Nel film si ritrovano alcuni stilemi tipici del cinema nolaniano, dalla non linearità del racconto alla destrutturazione del tempo e soprattutto il dualismo fra scienza ed etica, fra ragione e sentimento, fra teoria e pratica. Questo fa sì che pur essendo un film chiaramente incentrato, a partire dal titolo, sul suo protagonista, Oppenheimer è anche un film corale, dove moltissimi personaggi ruotano intorno alla figura principale e nessuno, anche quelli che compaiono in una sola scena, mancano di lasciare il segno. Accanto a un Cillian Murphy magnetico, c'è anche, vero contraltare del film e lo capiamo subito dall'uso intelligente del bianco e nero, uno straordinario Robert Downey Jr, che ci ricorda in modo chiaro che lui è molto più del Tony Stark made in Marvel.

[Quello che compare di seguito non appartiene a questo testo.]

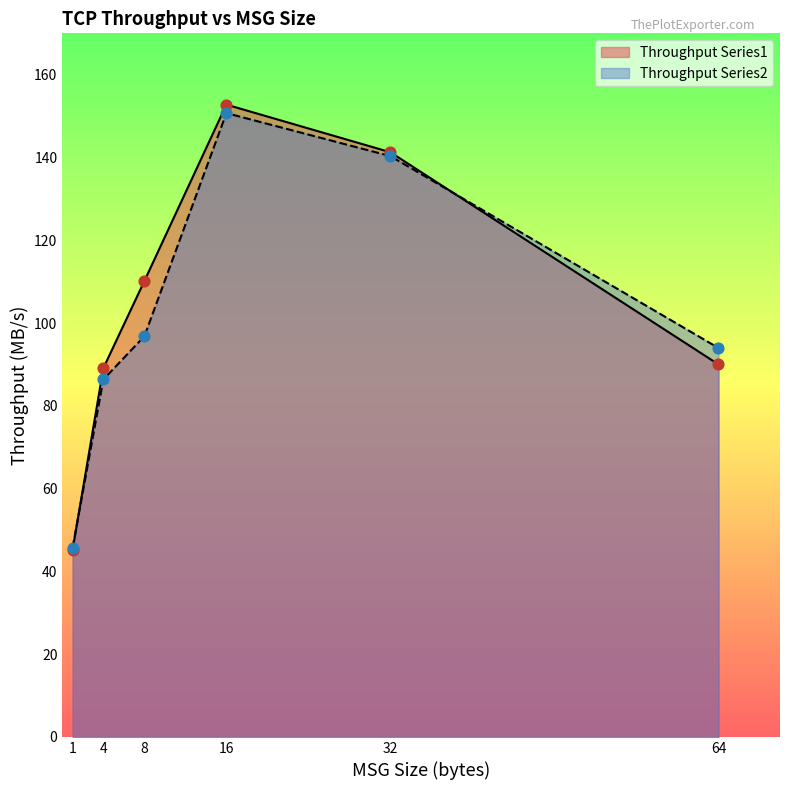

Which series reaches the minimum Y coordinate?

Throughput Series1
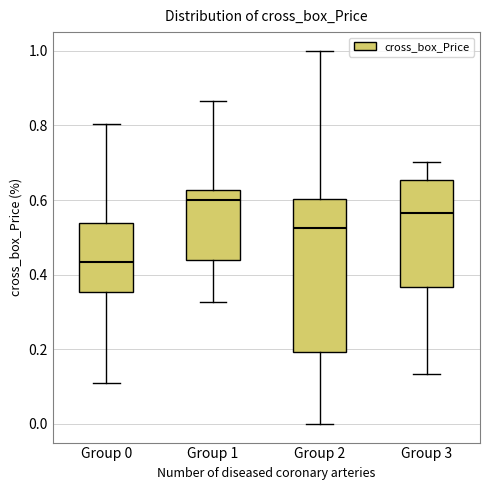

Which box's median line is the highest?

Group 1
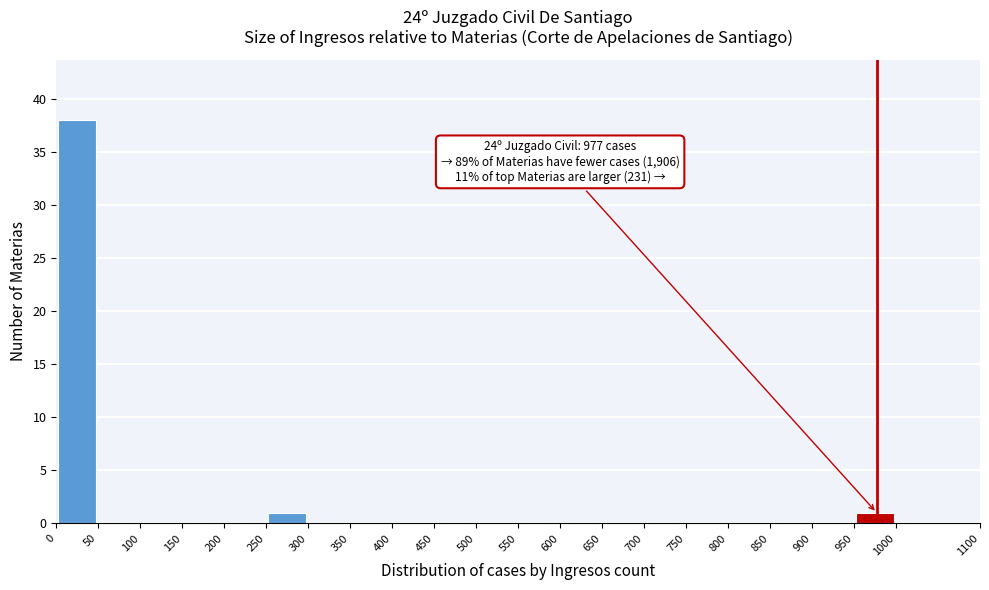

Over which range of the x-axis is the bar tallest?

0 to 50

Ma il cast è davvero tutto di altissimo livello, Emily Blunt e Florence Pugh, che pur in poche scene riescono a dare grande potenza ai loro personaggi, e molti altri, tra cui Matt Damon.
Come accade spesso nel suo cinema, Nolan utilizza non solo montaggio e fotografia con fini narrativi, ma anche il suono, a partire dalla colonna sonora splendida di Ludwig Göransson (che non fa rimpiangere il grande Hans Zimmer) fino all'uso magistrale del sonoro, e in particolare dell'assenza di suoni, che spesso diventa importante tanto quanto, se non di più, dei dialoghi.
Con tre ore di durata che non si sentono affatto grazie a un ritmo serrato, dialoghi perfetti e l'uso sapiente del montaggio, Oppenheimer è forse il film più maturo, complesso e tecnicamente perfetto di Christopher Nolan. Se sarà anche il suo migliore, lo deciderà il tempo.